The Church of St. Matthew was a Roman Catholic parish church under the authority of the Roman Catholic Archdiocese of New York, located at 215 West 67th Street in Manhattan, New York City, United States. The parish was organized by priest Patrick F. Maughan and canonically established on September 21, 1902.

Mass was held in a temporary rectory in the basement of 166 West 65th Street in Manhattan until November 29, 1903, when the first mass was said at the church on West 67th Street. The building, which cost less than $10,000 to erect, was of the Gothic architectural style and sat between 600 and 700. In a 1904 piece in Our Sunday Visitor, Maughan was noted as a "energetic worker" who helped with the physical work of building the church, including making the wardrobes and the cabinetry in the vestry, the pedestals on which statues of Matthew the Apostle and the Sacred Heart stood, along with much of the paint work.

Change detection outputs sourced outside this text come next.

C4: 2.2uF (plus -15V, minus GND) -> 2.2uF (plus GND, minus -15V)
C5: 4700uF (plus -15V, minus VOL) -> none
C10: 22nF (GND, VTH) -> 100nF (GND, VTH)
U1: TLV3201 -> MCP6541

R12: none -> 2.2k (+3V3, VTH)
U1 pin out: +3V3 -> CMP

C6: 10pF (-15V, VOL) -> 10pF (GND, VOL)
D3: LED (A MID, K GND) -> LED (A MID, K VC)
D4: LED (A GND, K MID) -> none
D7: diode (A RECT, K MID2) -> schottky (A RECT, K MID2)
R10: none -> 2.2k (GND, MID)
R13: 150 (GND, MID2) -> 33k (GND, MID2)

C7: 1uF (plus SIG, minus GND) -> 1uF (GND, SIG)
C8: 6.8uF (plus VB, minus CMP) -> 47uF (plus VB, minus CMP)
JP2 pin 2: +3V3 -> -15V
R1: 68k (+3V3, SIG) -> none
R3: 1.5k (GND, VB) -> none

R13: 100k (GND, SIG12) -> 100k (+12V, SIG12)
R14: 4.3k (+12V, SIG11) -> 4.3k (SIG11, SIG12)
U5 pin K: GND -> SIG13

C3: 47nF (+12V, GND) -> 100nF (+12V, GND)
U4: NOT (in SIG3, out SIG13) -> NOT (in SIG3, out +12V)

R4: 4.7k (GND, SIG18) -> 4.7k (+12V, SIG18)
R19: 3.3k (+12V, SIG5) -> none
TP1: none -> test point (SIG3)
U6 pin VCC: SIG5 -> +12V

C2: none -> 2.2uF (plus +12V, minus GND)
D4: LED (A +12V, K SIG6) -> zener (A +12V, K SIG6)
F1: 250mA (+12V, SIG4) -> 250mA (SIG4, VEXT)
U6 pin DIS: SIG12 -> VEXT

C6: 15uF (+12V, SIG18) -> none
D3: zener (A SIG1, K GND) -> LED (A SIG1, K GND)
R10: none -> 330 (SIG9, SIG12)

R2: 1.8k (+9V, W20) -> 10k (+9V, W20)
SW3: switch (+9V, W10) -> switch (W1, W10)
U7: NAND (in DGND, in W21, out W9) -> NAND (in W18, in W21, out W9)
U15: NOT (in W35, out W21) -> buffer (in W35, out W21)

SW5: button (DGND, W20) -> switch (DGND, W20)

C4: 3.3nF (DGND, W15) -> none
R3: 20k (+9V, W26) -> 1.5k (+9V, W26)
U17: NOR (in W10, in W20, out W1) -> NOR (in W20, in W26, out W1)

The church was blessed by Archbishop John Murphy Farley on September 25, 1904.

In October 1906, land was bought for a rectory behind the church, which was completed on May 1, 1907. The parish purchased a nearby Baptist church on September 15, 1911, initially intended to serve as a parochial school, though it turned into a hall for the various societies of the parish, as well as a Sunday school. The parish was suppressed in 1959. The site became part of the Lincoln Towers apartment complex.